Salmon writes, “It is to the great credit of Pearson’s chief executive, John Fallon, that he understands how important it is that The Financial Times be owned by a news organization, rather than by an education company. ‘The best way to ensure the FT’s journalistic and commercial success,’ he said on Thursday, ‘is for it to be part of a global, digital news company.’ And it is to the great credit of Nikkei’s chief executive, Tsuneo Kita, that he is willing to write such a big check to help ensure a global, digital future for his company.
“The price that The Financial Times fetched could never be justified on a discounted cash flow basis: Mr.

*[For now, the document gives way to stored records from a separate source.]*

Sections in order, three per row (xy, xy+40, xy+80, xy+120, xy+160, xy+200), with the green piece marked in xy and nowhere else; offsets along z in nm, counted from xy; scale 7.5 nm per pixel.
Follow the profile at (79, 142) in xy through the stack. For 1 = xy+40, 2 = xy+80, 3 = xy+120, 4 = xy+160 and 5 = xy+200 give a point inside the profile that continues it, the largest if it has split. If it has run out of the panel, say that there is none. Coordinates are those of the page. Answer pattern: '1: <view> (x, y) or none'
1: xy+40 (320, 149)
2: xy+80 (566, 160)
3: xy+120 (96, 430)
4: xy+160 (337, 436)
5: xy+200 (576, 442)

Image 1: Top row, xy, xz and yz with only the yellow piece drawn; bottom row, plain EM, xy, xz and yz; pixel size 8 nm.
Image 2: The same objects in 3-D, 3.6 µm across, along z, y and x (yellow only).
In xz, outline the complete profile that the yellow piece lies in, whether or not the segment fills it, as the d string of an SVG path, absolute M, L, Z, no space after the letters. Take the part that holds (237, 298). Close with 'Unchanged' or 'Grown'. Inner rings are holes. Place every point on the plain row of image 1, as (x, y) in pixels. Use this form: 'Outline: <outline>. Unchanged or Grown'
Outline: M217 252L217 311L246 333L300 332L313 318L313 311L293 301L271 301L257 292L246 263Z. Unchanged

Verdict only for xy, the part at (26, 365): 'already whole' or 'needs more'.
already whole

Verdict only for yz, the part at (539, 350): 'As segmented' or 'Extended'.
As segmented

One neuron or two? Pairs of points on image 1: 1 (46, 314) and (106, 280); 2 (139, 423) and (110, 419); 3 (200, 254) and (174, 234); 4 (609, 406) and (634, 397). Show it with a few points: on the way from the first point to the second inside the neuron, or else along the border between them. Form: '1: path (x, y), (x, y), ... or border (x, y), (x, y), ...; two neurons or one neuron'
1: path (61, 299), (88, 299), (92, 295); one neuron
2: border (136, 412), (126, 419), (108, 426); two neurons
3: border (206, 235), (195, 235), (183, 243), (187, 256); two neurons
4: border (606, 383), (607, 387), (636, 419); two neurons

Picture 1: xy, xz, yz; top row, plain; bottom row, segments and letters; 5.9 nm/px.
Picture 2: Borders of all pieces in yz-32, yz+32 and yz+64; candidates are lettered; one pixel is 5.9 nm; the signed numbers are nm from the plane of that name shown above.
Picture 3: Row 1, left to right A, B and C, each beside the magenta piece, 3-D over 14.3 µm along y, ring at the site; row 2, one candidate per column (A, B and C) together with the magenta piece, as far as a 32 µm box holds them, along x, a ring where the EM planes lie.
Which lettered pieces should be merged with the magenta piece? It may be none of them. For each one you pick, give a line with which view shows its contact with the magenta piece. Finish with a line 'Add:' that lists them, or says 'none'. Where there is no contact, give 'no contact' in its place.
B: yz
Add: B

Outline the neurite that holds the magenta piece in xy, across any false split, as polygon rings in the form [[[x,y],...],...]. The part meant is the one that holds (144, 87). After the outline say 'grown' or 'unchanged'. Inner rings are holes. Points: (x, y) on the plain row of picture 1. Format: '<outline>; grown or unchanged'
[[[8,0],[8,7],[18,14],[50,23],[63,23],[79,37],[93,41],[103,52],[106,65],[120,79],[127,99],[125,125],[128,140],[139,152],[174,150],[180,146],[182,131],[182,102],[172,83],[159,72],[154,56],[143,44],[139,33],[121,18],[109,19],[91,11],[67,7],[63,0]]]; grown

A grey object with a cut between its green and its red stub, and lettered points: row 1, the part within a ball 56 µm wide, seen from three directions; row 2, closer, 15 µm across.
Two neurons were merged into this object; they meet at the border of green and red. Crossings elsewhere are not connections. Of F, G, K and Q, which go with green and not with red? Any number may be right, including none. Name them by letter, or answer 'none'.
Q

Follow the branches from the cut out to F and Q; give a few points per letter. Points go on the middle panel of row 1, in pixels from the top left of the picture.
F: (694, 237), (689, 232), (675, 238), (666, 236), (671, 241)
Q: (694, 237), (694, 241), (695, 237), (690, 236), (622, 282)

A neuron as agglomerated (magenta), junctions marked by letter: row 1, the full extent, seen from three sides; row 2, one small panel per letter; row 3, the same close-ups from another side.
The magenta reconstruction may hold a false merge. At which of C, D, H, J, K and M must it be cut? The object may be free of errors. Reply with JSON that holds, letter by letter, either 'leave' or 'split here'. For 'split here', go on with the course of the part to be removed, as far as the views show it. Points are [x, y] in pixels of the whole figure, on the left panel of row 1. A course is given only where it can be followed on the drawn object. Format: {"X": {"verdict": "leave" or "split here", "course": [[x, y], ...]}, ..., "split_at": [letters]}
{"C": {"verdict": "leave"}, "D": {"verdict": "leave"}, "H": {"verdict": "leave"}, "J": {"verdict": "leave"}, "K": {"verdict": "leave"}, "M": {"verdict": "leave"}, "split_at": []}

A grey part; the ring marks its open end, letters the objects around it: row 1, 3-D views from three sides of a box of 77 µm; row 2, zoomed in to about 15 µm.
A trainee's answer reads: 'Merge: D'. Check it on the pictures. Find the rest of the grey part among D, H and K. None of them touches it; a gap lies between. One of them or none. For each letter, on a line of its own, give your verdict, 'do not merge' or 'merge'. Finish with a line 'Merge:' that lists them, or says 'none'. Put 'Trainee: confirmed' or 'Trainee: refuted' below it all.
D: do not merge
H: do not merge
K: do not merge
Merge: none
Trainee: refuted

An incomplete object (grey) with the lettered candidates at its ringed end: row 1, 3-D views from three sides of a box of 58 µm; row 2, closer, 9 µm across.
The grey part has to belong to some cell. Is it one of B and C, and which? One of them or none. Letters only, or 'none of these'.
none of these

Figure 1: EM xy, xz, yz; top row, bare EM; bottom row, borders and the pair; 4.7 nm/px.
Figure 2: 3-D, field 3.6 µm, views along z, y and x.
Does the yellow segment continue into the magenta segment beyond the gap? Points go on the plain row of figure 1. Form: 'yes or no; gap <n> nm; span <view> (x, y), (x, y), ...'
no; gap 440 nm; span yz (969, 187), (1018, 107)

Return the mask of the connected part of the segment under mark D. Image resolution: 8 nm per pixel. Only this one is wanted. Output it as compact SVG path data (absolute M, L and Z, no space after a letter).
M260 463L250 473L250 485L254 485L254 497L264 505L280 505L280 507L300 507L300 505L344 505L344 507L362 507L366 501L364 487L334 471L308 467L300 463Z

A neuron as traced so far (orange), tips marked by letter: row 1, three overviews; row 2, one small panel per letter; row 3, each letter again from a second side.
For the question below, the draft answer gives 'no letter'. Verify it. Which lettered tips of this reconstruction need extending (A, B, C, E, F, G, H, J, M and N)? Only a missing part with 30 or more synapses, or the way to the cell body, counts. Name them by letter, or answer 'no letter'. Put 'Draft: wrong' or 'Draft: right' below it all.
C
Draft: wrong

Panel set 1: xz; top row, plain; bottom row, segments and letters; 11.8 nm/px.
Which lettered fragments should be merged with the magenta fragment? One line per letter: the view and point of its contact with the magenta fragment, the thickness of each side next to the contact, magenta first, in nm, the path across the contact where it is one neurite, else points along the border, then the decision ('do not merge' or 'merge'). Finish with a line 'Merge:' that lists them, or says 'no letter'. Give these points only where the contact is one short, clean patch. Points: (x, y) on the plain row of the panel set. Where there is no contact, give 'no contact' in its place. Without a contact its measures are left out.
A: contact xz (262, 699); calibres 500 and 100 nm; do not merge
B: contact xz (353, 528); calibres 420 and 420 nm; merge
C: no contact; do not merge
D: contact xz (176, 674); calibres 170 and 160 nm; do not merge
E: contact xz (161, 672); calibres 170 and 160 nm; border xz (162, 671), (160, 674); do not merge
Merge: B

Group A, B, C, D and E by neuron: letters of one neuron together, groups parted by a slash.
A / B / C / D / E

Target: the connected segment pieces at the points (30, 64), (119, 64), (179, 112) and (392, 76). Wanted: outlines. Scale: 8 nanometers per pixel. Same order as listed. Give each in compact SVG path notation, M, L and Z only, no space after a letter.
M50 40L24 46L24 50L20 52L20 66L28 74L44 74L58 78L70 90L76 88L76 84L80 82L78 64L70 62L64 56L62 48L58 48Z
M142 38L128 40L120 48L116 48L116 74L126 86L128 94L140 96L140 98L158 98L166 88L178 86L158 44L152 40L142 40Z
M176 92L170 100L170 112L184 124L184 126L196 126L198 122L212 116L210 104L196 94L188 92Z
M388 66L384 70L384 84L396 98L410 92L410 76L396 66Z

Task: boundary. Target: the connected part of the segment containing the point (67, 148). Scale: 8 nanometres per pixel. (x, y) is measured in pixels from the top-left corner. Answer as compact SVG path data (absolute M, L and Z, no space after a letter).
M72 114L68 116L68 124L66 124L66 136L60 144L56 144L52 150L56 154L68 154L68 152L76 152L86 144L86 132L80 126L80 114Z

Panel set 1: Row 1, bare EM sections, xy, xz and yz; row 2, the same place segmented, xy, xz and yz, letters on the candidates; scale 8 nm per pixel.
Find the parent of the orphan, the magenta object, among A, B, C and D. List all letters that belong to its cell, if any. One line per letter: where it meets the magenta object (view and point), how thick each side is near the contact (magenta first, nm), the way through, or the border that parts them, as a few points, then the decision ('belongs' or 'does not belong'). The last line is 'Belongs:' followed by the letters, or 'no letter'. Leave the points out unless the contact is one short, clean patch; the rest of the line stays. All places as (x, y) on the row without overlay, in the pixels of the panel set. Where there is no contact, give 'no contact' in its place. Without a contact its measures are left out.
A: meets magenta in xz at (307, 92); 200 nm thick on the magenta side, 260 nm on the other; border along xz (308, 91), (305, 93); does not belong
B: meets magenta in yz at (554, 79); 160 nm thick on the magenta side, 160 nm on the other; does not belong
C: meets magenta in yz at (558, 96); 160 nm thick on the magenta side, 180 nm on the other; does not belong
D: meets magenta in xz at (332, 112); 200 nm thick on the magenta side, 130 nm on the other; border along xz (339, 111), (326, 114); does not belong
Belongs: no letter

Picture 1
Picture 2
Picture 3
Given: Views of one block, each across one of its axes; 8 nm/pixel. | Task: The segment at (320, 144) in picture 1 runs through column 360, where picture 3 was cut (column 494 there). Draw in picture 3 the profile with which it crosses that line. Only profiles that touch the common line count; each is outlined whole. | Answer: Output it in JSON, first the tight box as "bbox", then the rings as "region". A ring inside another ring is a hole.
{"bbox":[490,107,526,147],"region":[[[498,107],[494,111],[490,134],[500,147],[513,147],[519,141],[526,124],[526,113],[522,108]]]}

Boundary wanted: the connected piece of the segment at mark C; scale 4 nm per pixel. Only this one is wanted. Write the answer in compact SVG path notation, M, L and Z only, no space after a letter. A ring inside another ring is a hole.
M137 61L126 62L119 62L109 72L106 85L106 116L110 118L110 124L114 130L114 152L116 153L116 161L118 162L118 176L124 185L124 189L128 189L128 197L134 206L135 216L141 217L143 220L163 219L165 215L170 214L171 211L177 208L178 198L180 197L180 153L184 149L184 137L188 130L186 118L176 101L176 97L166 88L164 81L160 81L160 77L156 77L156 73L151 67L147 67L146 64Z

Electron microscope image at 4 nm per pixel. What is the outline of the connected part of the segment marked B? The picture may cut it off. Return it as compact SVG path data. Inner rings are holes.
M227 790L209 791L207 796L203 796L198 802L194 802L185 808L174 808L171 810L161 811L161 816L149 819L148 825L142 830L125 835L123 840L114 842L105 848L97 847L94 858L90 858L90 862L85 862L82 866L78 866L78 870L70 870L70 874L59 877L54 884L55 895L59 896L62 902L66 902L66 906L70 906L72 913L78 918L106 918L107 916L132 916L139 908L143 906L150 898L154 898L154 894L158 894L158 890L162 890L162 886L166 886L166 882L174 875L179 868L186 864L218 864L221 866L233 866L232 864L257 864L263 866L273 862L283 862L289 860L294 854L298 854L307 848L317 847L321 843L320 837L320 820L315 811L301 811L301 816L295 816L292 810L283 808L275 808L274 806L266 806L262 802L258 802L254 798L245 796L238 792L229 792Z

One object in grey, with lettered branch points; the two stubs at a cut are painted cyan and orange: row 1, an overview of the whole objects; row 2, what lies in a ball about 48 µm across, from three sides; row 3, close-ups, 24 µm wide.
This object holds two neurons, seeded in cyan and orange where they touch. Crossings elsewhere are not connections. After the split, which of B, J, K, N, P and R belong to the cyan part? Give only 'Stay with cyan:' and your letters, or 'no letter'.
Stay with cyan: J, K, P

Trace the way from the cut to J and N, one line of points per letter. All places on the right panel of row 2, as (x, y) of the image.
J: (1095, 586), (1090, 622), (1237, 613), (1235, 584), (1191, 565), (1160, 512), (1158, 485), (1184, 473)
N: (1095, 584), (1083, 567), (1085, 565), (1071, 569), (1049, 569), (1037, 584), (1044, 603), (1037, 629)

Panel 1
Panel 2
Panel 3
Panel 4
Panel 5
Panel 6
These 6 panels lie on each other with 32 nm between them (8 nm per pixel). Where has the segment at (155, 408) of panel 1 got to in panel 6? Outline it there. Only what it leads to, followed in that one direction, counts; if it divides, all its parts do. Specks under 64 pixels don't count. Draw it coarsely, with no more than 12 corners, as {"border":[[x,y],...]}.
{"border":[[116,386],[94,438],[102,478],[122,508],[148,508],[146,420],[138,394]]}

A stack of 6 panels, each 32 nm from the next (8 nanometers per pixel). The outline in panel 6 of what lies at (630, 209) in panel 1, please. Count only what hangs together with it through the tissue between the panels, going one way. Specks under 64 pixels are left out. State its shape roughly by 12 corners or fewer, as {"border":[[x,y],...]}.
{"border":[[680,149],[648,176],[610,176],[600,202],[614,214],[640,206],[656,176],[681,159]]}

Kita isn’t buying some hugely valuable stream of future profits. Neither is he a whimsical billionaire buying up a prestigious brand in the hope that doing so will help elevate him among his jet-set peers. Instead, Mr. Kita has created a genuinely global news organization. He understands that any financial news company today needs to talk to people in all countries, and be able to do so on a straitened digital budget, rather than with the comfortable margins he’s used to. He also understands that Nikkei could never realistically get there on its own.
“It took The Financial Times 127 years to build the global reputation it has today. Now, as part of a news-focused organization, it can call upon Nikkei’s substantial financial and journalistic resources to extend that reputation even further. When Nikkei and The Financial Times were founded, financial news was a nationwide phenomenon, and they both found a lucrative business in selling high-end readers to national advertisers. Today, financial news is global, print newspapers are doomed, and advertising is becoming ever more narrowly targeted.”